Coloquemos a questão assim nestes termos: há muitos anos que, entre Saramago e Lobo Antunes, prefiro incondicionalmente o primeiro. Da mesma forma, e noutro género literário (se é que chega a ser Literatura!), entre Robert Harris e Dan Brown, a atitude é semelhante: ler com agrado o primeiro, não ter a mínima pachorra para o segundo!
Estando agora a apresentar o seu título mais recente - «An Officer and a Spy» - o autor inglês não podia imaginar ao iniciá-lo o quanto ele se viria a revelar particularmente atual por estes dias. De facto, embora incidindo sobre o enorme escândalo político, que foi o Caso Dreyfus na França do final do século XIX, o livro suscita paralelismos inquietantes com as escutas da NSA a milhões de pessoas um pouco por todo o mundo.
A grande questão tratada no livro é esta: o que se passa quando os serviços secretos ficam em roda livre, quando os membros do governo mentem para iludir outras mentiras, quando se procuram bodes expiatórios e quando os tribunais deixam de cumprir o seu dever de fazerem justiça?
"O que eu mais gosto é escrever sobre o poder e as organizações e de como elas afetam a vida de todos nós. Este caso serve de exemplo para mostrar como, em qualquer sociedade e em qualquer momento da História, as burocracias tentam encobrir os seus erros, em nome do superior interesse da Nação.
Enquanto escrevi o livro fui encontrando razões para radicalizar a minha opinião sobre o assunto. Creio que não voltarei a olhar para o Governo ou para as Forças Armadas da forma como antes os via”.

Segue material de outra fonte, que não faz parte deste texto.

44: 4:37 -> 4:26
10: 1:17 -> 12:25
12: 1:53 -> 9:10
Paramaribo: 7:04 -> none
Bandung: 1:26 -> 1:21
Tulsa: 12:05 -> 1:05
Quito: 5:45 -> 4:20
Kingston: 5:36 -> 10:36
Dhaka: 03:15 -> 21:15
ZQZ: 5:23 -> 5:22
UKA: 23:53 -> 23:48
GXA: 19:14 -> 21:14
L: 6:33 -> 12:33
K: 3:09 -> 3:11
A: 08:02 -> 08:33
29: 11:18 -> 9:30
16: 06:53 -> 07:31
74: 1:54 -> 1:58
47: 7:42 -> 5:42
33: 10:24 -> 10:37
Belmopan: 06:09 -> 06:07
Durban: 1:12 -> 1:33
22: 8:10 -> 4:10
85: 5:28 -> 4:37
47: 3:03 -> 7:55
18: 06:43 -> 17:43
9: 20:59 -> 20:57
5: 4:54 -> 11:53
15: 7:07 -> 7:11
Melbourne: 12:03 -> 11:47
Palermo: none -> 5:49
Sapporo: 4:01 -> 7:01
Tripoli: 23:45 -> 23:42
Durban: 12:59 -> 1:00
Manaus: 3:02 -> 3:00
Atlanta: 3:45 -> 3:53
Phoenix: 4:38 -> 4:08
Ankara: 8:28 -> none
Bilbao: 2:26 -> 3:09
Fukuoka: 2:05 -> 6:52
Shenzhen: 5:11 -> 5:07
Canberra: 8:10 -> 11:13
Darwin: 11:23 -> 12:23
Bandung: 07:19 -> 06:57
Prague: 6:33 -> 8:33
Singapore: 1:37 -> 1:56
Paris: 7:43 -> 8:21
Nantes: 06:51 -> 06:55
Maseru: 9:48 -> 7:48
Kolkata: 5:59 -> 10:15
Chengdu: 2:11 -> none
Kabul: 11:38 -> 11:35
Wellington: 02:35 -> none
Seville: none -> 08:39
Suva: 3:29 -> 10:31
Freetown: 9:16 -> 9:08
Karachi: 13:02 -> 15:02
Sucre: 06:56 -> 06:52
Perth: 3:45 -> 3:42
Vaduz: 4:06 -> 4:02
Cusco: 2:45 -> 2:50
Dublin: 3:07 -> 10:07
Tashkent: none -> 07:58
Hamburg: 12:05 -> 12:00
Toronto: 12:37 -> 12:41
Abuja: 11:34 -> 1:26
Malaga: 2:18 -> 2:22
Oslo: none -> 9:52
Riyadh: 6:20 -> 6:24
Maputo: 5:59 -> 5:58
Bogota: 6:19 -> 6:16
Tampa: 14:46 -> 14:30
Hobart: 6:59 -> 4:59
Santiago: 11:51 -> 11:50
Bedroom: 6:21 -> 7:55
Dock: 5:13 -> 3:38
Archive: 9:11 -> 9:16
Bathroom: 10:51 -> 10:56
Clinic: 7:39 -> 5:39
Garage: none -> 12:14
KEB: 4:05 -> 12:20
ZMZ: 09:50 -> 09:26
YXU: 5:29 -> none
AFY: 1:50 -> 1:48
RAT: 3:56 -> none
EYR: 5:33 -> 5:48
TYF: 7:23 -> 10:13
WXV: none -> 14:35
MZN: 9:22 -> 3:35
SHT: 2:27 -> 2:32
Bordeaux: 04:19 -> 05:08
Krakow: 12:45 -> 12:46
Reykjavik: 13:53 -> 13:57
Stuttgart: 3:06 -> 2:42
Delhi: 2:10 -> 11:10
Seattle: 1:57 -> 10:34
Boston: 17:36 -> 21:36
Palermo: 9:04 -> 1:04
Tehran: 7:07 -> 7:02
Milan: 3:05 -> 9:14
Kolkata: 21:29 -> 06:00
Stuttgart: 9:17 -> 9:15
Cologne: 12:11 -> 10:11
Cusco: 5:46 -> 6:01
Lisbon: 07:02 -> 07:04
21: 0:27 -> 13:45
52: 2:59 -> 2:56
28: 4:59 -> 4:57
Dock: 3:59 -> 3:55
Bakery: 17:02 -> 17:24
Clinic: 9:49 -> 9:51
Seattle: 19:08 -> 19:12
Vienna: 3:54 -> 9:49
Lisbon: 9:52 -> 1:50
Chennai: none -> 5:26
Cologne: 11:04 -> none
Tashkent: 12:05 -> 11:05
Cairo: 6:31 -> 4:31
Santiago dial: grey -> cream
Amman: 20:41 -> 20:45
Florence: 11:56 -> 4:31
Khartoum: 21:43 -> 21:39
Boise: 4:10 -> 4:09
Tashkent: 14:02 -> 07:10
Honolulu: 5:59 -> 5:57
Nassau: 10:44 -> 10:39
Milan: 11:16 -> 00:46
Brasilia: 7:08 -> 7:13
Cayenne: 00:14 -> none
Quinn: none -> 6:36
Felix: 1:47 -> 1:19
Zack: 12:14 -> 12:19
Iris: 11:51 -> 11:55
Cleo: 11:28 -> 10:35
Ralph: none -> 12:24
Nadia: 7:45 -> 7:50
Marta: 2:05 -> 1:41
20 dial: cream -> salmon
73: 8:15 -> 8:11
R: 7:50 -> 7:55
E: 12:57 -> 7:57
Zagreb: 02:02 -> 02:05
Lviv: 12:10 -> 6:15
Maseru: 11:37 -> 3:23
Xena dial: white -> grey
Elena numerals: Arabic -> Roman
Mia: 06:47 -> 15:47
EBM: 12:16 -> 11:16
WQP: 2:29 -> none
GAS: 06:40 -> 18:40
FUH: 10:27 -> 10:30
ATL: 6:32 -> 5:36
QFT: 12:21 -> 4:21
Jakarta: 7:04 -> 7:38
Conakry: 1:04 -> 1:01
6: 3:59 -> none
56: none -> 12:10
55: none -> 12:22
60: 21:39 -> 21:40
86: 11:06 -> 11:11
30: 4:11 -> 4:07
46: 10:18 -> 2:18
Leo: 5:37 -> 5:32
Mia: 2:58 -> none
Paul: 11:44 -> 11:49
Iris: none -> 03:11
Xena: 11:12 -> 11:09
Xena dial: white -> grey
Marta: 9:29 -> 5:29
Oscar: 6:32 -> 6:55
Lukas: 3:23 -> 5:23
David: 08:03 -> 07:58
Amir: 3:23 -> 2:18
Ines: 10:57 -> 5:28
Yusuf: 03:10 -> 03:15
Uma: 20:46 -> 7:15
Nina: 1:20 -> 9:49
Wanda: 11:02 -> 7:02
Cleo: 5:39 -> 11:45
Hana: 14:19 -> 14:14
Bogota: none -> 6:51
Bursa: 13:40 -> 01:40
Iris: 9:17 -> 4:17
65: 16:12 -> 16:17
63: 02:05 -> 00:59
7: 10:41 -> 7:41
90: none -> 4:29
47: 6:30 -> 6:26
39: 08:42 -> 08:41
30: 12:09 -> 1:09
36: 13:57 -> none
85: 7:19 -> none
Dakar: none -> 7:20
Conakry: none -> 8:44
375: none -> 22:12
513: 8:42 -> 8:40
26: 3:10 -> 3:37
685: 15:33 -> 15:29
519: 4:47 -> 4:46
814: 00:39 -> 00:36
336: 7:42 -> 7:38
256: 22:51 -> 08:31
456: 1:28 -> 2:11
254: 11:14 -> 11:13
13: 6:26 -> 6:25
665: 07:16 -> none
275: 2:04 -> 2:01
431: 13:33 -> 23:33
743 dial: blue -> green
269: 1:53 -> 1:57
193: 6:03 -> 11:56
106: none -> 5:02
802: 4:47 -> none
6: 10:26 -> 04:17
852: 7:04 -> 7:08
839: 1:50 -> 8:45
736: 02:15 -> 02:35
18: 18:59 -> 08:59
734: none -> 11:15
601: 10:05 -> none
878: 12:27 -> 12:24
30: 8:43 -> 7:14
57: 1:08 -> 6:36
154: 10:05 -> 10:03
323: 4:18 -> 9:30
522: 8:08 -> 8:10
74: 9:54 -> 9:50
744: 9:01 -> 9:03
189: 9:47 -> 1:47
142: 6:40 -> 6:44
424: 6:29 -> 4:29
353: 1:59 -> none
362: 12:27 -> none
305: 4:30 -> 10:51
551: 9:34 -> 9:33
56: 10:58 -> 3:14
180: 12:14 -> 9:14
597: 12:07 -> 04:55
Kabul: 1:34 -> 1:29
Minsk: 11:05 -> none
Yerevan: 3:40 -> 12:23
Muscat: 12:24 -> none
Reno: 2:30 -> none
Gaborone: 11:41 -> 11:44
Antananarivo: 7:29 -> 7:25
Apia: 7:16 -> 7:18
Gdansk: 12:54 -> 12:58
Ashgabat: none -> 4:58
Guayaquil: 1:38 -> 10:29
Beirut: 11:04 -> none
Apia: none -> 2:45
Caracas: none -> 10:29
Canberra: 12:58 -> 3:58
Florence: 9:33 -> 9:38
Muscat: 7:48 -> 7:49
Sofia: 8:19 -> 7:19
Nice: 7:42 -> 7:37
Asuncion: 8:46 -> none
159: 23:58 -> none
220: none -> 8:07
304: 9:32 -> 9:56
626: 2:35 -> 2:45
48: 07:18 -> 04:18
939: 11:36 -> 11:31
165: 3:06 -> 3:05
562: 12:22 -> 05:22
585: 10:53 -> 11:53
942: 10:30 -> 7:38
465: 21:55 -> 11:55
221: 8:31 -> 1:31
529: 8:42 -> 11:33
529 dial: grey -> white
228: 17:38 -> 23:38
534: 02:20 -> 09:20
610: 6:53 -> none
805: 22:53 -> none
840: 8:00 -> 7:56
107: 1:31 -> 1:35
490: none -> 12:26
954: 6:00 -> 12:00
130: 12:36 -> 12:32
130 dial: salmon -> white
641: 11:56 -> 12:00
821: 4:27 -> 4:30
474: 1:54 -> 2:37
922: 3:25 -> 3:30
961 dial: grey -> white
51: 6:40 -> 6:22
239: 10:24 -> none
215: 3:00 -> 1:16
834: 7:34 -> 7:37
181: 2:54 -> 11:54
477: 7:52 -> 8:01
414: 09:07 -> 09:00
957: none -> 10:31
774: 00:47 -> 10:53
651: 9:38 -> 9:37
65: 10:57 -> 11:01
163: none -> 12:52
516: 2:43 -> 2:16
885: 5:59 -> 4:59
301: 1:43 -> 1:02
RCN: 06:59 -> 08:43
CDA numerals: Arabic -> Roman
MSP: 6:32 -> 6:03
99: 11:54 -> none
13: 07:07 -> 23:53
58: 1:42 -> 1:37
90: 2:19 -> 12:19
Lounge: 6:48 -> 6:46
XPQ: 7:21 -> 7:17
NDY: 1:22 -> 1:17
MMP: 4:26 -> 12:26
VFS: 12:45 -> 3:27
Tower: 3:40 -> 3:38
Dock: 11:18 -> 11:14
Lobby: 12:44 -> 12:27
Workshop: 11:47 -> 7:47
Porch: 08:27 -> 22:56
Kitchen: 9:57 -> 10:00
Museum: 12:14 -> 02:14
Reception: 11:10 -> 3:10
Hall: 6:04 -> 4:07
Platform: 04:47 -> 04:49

Recuando cerca de cento e vinte anos, Robert Harris conta o processo de Dreyfus segundo a perspetiva do coronel Georges Picquart, o único militar de entre os que eram mais graduados no Exército francês, a desconfiar das conclusões apressadas do Serviço de Estatísticas do Exército, que estava fortemente contaminada pela extrema-direita antissemita de então, e a não se conformar com a possibilidade de se tratar de uma ignominiosa injustiça!
De facto, em 1894, o capitão Alfred Dreyfus, o único judeu do Estado-Maior, foi acusado de ter divulgado segredos militares à Alemanha. Condenado em conselho de guerra, ele vê-se alvo de uma violentíssima campanha mediática, que o transforma num monstro. Os jornais conseguem, de facto, manipular a opinião pública contra o militar.
No entretanto sucede-se um turbilhão de acontecimentos com documentos falsos, demissões de ministros, atentados e tentativas de golpes de Estado.
A Terceira República entra numa crise insolúvel e o antissemitismo ganha inaudita expressão com hordas de rufiões a preparem-se para levar a eito progroms contra os judeus, tidos por traidores à França.
Já o condenado estava a padecer as agruras da deportação na Ilha do Diabo, quando Zola e outros intelectuais começam a agitar a opinião pública em sentido contrário: é que, entre a lealdade ao Exército a que pertencia ou o imperativo moral de ver satisfeita a justiça, o coronel Picquard não descansara enquanto não reúne as provas necessárias para fazer emergir a verdade.
Nos dias de hoje a violentíssima condenação ao soldado Bradley Manning ou a perseguição tenaz a Julian Assange ou a Edward Snowden, mostra como a “democrática” América não olha a meios para alcançar os seus fins. Desprezando os valores democráticos e as mais elementares noções de decência. E tentando esconder aquilo que se torna uma evidência cada vez mais tenebrosa da forma como encara a ação dos seus serviços de espionagem.
O romance acaba de ser editado em Inglaterra e, a exemplo de outro título do autor - «O Escritor Fantasma» - tudo aponta que será em breve filmado por Roman Polanski.